## Excerpts from a dataset

——

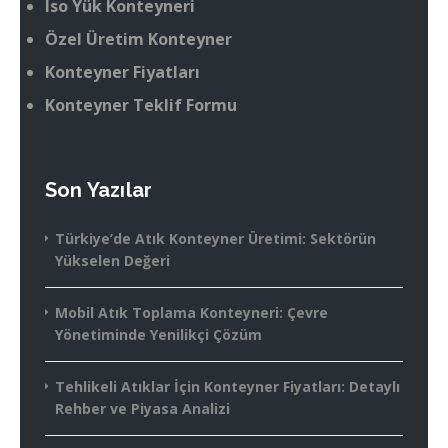
Iso Yük Konteyneri
Özel Üretim Konteyner
Konteyner Fiyatları
Konteyner Teklif Formu
Son Yazılar
Türkiye’de Atık Konteyner Üretimi: Sektörün
Yükselen Değeri
Mobil Atık Toplama Konteyneri: Çevre
Yönetiminde Yenilikçi Çözüm
Tehlikeli Atıklar İçin Konteyner Fiyatları: Detaylı
Rehber ve Piyasa Analizi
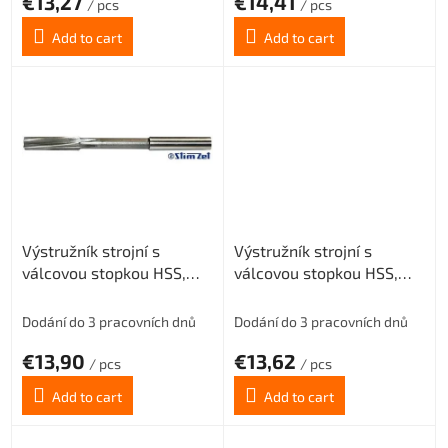
€13,27
€14,41
s
/ pcs
/ pcs
Add to cart
Add to cart
Výstružník strojní s
Výstružník strojní s
válcovou stopkou HSS,
válcovou stopkou HSS,
221430, 2,5 mm H7
221430, 2,8 mm H7
Dodání do 3 pracovních dnů
Dodání do 3 pracovních dnů
€13,90
€13,62
/ pcs
/ pcs
Add to cart
Add to cart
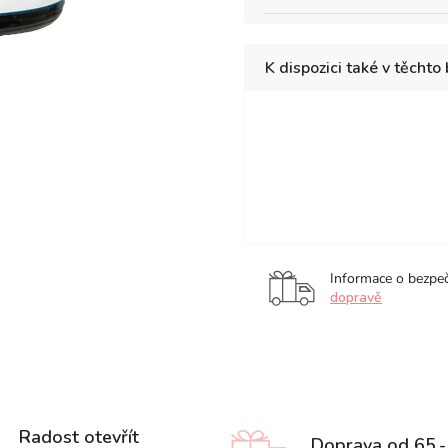
K dispozici také v těchto
Vroni
Carmen
Em
Thea
Informace o bezpe
dopravě
Radost otevřít
Doprava od 65,-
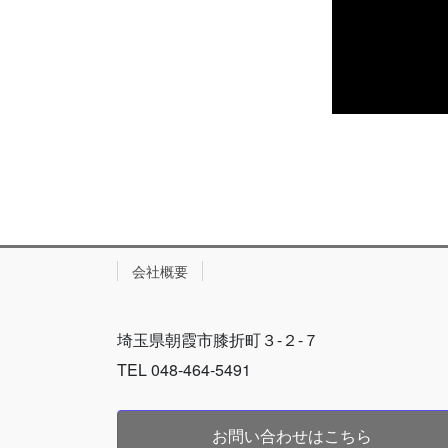
会社概要
埼玉県朝霞市膝折町３-２-７
TEL 048-464-5491
お問い合わせはこちら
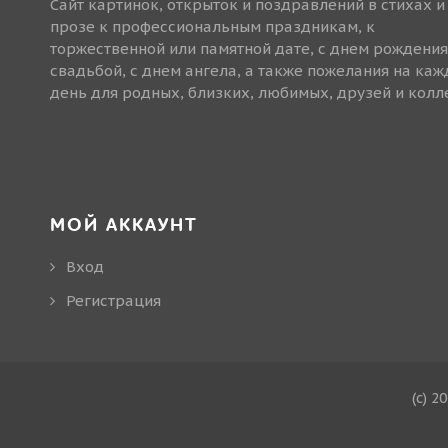
Сайт картинок, открыток и поздравлений в стихах и
прозе к профессиональным праздникам, к
торжественной или памятной дате, с днем рождения
свадьбой, с днем ангела, а также пожелания на ка
день для родных, близких, любимых, друзей и колле
МОЙ АККАУНТ
Вход
Регистрация
(c) 2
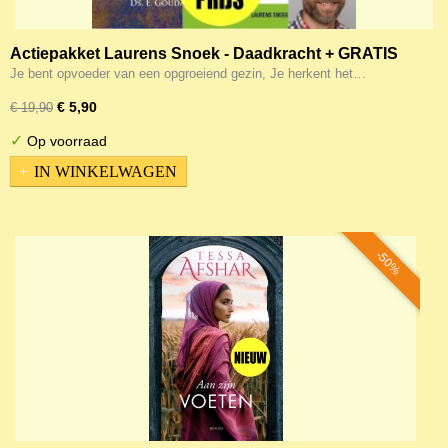
Actiepakket Laurens Snoek - Daadkracht + GRATIS
Meditatieboek
Je bent opvoeder van een opgroeiend gezin, Je herkent het…
€ 5,90
€ 19,90
✓
Op voorraad
IN WINKELWAGEN
-50%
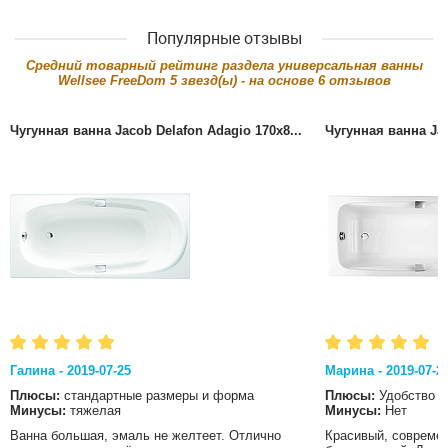
Популярные отзывы
Cредний товарный рейтинг раздела
универсальная ванны
Wellsee FreeDom
5
звезд(ы) - на основе
6
отзывов
Чугунная ванна Jacob Delafon Adagio 170x8...
Чугунная ванна Jac
Галина - 2019-07-25
Марина - 2019-07-2
Плюсы:
стандартные размеры и форма
Плюсы:
Удобство
Минусы:
тяжелая
Минусы:
Нет
Ванна большая, эмаль не желтеет. Отлично
Красивый, современ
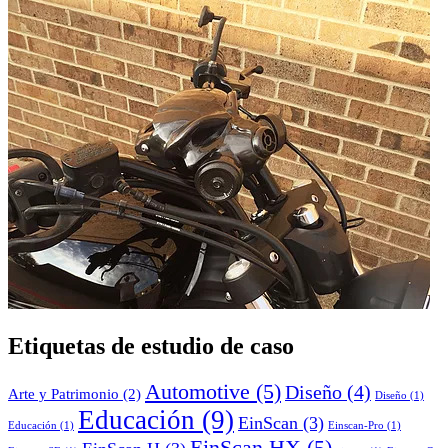
Etiquetas de estudio de caso
Automotive
(5)
Diseño
(4)
Arte y Patrimonio
(2)
Diseño
(1)
Educación
(9)
EinScan
(3)
Educación
(1)
Einscan-Pro
(1)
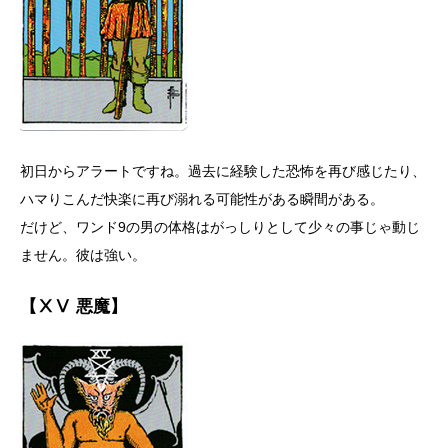
初日からアラートですね。過去に経験した恐怖を再び感じたり、
ハマりこんだ快楽に再び溺れる可能性がある瞬間がある。
だけど、ワンド9の男の体格はがっしりとして少々の事じゃ動じ
ません。彼は強い。
【ⅩⅤ 悪魔】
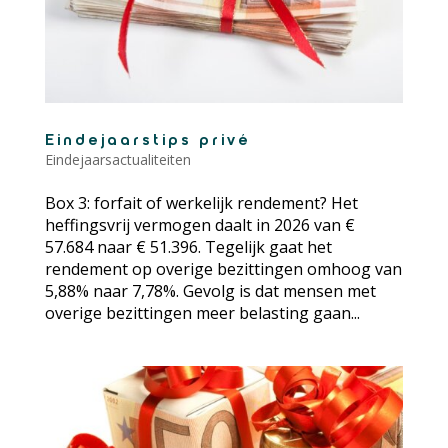
Eindejaarstips privé
Eindejaarsactualiteiten
Box 3: forfait of werkelijk rendement? Het
heffingsvrij vermogen daalt in 2026 van €
57.684 naar € 51.396. Tegelijk gaat het
rendement op overige bezittingen omhoog van
5,88% naar 7,78%. Gevolg is dat mensen met
overige bezittingen meer belasting gaan...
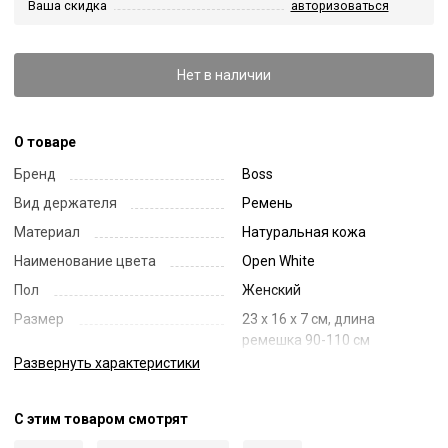
Ваша скидка
авторизоваться
Нет в наличии
О товаре
Бренд
Boss
Вид держателя
Ремень
Материал
Натуральная кожа
Наименование цвета
Open White
Пол
Женский
Размер
23 x 16 x 7 см, длина
ремешка 90-110 см
Развернуть
характеристики
Страна
Германия
Цвет
Белый
С этим товаром смотрят
Код
44148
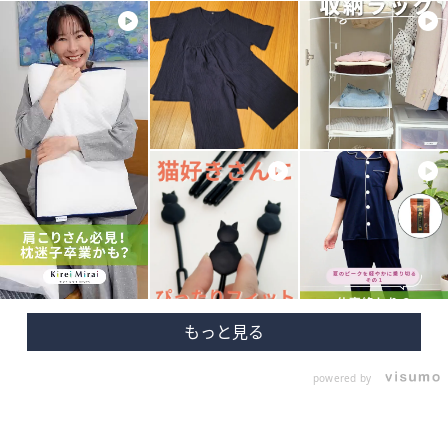
powered by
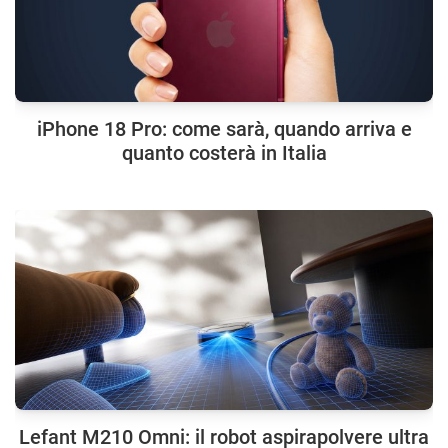
iPhone 18 Pro: come sarà, quando arriva e
quanto costerà in Italia
Lefant M210 Omni: il robot aspirapolvere ultra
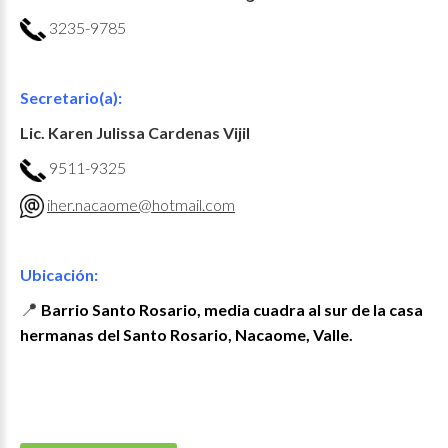
3235-9785
Secretario(a):
Lic. Karen Julissa Cardenas Vijil
9511-9325
iher.nacaome@hotmail.com
Ubicación:
📍
Barrio Santo Rosario, media cuadra al sur de la casa
hermanas del Santo Rosario, Nacaome, Valle.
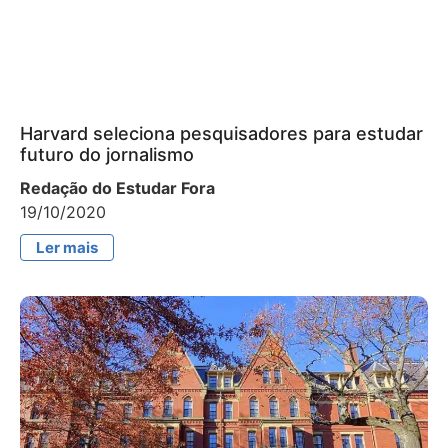
Harvard seleciona pesquisadores para estudar
futuro do jornalismo
Redação do Estudar Fora
19/10/2020
Ler mais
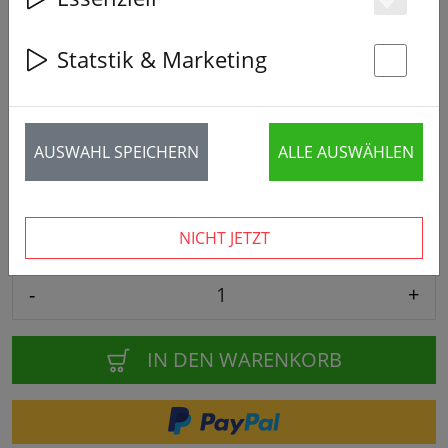
Es
Statstik & Marketing
St
3 Stück verfügbar
AUSWAHL SPEICHERN
ALLE AUSWÄHLEN
1,99 € *
4,90 €
NICHT JETZT
-
+
IN DEN WARENKORB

——

## Task details
Copy out, word for word, every line from the start of the entries through the line that contains "Yönetiminde Yenilikçi Çözüm", including that line. Leave the pictures out of your answer.

## Solution to this exercise
Iso Yük Konteyneri
Özel Üretim Konteyner
Konteyner Fiyatları
Konteyner Teklif Formu
Son Yazılar
Türkiye’de Atık Konteyner Üretimi: Sektörün
Yükselen Değeri
Mobil Atık Toplama Konteyneri: Çevre
Yönetiminde Yenilikçi Çözüm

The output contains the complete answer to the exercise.